Extracted records:

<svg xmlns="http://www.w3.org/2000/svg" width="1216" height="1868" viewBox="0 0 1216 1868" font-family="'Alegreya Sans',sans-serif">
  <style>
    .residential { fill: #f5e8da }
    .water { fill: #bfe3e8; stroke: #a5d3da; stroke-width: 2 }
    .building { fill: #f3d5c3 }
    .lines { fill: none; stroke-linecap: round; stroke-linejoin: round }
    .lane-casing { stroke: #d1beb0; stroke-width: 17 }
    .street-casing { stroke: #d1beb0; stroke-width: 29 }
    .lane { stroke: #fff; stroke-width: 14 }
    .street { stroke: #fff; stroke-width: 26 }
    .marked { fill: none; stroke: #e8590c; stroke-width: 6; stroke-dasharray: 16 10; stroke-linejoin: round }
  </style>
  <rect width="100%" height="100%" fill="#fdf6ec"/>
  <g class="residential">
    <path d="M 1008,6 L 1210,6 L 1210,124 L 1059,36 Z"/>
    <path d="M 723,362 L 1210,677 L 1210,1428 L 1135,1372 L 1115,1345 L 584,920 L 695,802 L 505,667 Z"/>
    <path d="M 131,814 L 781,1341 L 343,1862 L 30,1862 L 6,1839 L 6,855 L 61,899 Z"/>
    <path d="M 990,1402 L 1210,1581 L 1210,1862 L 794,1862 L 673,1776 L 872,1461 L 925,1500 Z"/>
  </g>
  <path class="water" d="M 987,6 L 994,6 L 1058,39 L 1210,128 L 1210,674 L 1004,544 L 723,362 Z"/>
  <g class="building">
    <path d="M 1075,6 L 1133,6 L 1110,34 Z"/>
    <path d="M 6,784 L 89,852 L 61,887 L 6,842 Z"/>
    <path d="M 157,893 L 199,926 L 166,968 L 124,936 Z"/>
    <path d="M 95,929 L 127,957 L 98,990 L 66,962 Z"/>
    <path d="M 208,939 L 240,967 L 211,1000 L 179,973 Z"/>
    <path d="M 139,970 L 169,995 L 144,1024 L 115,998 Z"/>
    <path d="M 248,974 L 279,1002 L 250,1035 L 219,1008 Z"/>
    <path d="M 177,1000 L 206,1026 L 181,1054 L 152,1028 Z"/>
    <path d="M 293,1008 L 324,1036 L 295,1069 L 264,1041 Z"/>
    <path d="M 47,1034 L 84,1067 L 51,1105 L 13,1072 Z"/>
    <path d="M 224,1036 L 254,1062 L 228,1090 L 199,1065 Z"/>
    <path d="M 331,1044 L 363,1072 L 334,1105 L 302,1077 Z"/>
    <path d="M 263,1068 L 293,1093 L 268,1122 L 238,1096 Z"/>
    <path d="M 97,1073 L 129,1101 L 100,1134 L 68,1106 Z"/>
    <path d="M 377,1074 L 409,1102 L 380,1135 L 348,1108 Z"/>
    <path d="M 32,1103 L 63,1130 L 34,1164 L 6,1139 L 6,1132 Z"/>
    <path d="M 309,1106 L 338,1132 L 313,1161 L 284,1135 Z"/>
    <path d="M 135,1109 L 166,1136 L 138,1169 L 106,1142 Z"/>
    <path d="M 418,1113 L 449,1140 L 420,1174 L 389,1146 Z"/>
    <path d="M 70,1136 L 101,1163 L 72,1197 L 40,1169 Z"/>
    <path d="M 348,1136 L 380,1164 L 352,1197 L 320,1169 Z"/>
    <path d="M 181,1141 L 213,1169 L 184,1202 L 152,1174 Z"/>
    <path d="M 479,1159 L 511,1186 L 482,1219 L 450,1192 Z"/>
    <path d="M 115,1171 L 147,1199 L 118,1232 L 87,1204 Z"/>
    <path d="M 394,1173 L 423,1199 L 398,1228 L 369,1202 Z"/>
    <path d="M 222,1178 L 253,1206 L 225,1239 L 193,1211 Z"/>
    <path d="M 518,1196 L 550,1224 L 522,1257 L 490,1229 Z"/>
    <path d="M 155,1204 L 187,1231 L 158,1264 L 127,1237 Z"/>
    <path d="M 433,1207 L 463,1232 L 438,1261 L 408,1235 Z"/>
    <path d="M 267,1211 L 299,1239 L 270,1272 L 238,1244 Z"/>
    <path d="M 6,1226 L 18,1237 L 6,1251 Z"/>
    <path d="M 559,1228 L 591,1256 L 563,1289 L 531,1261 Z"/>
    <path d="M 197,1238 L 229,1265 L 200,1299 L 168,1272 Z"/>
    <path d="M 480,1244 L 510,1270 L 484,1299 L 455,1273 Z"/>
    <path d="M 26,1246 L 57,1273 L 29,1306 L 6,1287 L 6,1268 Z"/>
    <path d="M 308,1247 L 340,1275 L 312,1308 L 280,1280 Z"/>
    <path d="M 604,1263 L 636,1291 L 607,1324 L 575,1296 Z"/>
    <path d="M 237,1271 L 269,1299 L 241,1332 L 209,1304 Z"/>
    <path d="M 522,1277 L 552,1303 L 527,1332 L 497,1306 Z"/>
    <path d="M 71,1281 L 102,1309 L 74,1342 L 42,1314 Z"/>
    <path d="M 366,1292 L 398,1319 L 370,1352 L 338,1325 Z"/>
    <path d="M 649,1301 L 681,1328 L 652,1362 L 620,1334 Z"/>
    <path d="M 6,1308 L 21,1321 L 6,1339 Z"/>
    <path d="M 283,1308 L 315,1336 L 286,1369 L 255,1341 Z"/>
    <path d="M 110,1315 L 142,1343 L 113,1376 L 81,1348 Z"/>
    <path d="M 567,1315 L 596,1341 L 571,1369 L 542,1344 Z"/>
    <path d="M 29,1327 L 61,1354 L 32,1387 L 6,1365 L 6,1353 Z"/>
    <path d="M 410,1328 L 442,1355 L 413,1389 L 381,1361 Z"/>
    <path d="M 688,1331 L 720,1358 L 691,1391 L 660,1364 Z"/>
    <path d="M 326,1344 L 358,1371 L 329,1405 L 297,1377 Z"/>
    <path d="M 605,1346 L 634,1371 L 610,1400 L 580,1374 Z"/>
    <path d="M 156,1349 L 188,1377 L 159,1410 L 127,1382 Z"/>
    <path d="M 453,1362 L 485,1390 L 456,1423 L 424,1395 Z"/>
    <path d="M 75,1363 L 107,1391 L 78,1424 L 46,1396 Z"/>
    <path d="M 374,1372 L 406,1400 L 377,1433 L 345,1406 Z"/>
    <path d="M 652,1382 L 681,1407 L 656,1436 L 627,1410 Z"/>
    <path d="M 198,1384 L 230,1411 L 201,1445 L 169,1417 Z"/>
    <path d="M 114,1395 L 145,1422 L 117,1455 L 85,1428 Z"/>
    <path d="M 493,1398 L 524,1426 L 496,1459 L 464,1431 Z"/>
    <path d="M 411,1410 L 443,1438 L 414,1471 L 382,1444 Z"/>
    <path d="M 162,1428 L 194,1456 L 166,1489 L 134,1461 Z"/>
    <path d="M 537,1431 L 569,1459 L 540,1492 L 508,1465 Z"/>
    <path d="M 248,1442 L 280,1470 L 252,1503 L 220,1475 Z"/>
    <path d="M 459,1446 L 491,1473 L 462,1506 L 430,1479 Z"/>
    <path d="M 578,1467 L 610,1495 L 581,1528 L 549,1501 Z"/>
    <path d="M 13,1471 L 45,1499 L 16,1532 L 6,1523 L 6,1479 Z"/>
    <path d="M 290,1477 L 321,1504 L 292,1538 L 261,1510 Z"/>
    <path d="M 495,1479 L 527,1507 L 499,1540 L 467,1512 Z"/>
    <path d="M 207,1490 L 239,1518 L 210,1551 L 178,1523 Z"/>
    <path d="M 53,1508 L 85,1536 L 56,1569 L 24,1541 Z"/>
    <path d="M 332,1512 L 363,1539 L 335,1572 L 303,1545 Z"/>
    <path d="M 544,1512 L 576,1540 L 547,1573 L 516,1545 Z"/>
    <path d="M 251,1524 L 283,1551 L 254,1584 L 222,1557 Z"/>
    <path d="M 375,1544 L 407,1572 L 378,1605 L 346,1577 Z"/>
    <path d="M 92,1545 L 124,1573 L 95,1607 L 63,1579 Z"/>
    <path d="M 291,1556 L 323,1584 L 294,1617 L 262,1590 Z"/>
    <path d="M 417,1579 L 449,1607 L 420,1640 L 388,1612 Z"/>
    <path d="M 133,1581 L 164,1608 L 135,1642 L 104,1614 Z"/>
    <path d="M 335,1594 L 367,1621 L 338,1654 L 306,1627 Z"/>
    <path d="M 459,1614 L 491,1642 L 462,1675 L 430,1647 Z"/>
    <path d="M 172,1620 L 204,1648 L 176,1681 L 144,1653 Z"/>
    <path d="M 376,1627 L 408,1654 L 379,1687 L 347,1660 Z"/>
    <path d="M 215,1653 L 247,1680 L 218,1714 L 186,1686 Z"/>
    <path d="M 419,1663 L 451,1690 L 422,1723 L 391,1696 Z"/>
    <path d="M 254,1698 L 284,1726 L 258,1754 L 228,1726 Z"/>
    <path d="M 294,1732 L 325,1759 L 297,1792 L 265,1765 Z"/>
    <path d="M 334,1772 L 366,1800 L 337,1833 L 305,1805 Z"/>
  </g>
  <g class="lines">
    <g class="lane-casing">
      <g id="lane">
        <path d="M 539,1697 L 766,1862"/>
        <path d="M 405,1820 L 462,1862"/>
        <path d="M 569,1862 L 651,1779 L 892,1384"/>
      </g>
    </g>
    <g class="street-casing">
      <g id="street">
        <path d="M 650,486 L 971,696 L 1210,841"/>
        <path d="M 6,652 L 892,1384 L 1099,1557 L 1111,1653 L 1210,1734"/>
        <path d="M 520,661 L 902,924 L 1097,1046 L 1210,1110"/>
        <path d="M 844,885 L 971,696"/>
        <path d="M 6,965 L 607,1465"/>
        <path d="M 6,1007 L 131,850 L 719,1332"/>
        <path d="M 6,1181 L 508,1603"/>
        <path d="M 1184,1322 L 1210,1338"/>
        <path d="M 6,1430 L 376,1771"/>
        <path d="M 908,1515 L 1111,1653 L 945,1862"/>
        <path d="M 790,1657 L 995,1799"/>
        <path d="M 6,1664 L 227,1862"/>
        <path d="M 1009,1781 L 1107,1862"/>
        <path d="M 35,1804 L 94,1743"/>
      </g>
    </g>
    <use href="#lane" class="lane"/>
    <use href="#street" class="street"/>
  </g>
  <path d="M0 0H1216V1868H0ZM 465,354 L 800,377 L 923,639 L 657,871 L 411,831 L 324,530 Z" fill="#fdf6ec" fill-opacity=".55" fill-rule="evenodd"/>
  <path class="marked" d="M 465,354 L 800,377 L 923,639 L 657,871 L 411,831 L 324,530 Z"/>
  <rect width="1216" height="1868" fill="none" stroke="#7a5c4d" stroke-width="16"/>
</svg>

THE TASK:
Search the data for the string "lines" and copy out every line where it is found.

EXERCISE ANSWER:
    .lines { fill: none; stroke-linecap: round; stroke-linejoin: round }
  <g class="lines">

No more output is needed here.